多雷米生活在一个由 $n$ 个城市组成的国家，这些城市的编号从 $1$ 到 $n$ ，其中 $a_i$ 个人生活在 $i$ 个城市中。它可以被建模为一个无向图，其中有 $n$ 个节点。

最初，图中没有边。现在，多雷米想让这个图连接起来。

为此，她可以在 $i$ 和 $j$ 之间添加一条边，如果

$\sum _ {k \in S} a_k \ge i\cdot j \cdot c$

其中 $S$ 是当前位于 $i$ 或 $j$ 的同一相连组件中的所有节点的集合，而 $c$ 是给定的常数。

多雷米能否使图形连通？

如果存在从 $i$ 到 $j$ 的路径，则两个节点 $(i, j)$ 位于同一个连通部分。如果一个图的所有节点都在同一个连通部分中，那么这个图就是连通的。

Input

The input consists of multiple test cases. The first line contains a single integer $t$ ($1\le t\le 10^4$) — the number of test cases. The description of the test cases follows.

The first line contains two integers $n$, $c$ ($2\le n\le 2\cdot 10^5$, $1 \le c \le 10^6$) — the number of nodes and the constant.

The second line of each test case contains $ n $ integers $ a_1,a_2,\ldots,a_n $ ($0 \le a_i \le 10^{12}$) — the number of people living in the $i$-th city.

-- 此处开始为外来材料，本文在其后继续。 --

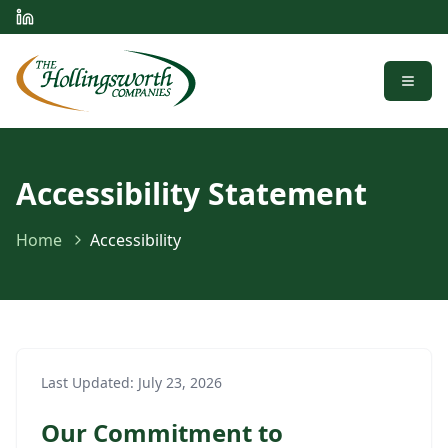
Menu
Accessibility Statement
Home
Accessibility
Last Updated:
July 23, 2026
Our Commitment to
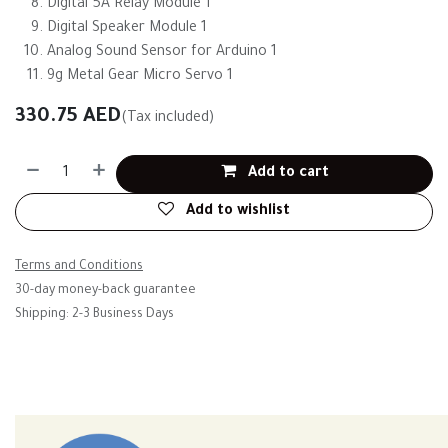
Digital 5A Relay Module 1
Digital Speaker Module 1
Analog Sound Sensor for Arduino 1
9g Metal Gear Micro Servo 1
330.75
AED
(Tax included)
Add to cart
Add to wishlist
Terms and Conditions
30-day money-back guarantee
Shipping: 2-3 Business Days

It is guaranteed that the sum of $n$ over all test cases does not exceed $2\cdot 10^5$.

Output

For each test case, print "YES" (without quotes), if it is possible to make the graph connected, and "NO" (without quotes) otherwise.

You can print letters in any case (upper or lower).

7
4 10
0 20 15 10
2 1
1 1
5 1
0 1 0 4 199
5 2
1 1 3 1 1
5 5
5 6 1 10 2
5 1000000
1000000000000 1000000000000 1000000000000 1000000000000 1000000000000
3 1
0 0 2

Yes
Yes
Yes
No
No
Yes
No

Note

In the first test case, Doremy can add edges in the following order:

1. Add $(1,2)$. This operation is valid because $a_1 + a_2 = 20 \ge i\cdot j \cdot c = 20$.
2. Add $(1,3)$. This operation is valid because $a_1 + a_2 + a_3 = 35 \ge i \cdot j \cdot c = 30$.
3. Add $(1,4)$. This operation is valid because $a_1 + a_2 + a_3 + a_4 = 45 \ge i \cdot j \cdot c = 40$.

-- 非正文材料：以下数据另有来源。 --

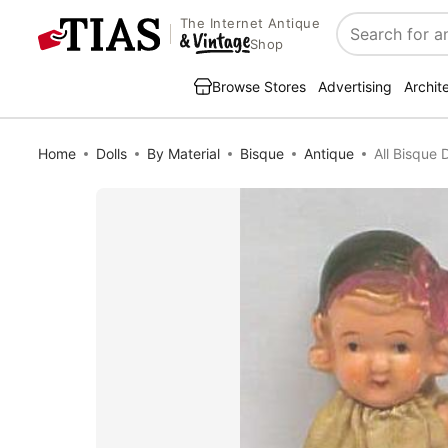
The Internet Antique
Search
Shop
Browse Stores
Advertising
Archit
Home
Dolls
By Material
Bisque
Antique
All Bisque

In the second test case, Doremy can add edge $(1,2)$ because $a_1 + a_2 =2 \ge 1 \cdot 2 \cdot 1$. After that, the graph is connected.

In the third test case, Doremy can add edges in the order $(5,4)$, $(5,3)$, $(5,2)$ and $(5,1)$.

In the fourth test case, Doremy cannot add any edge at all.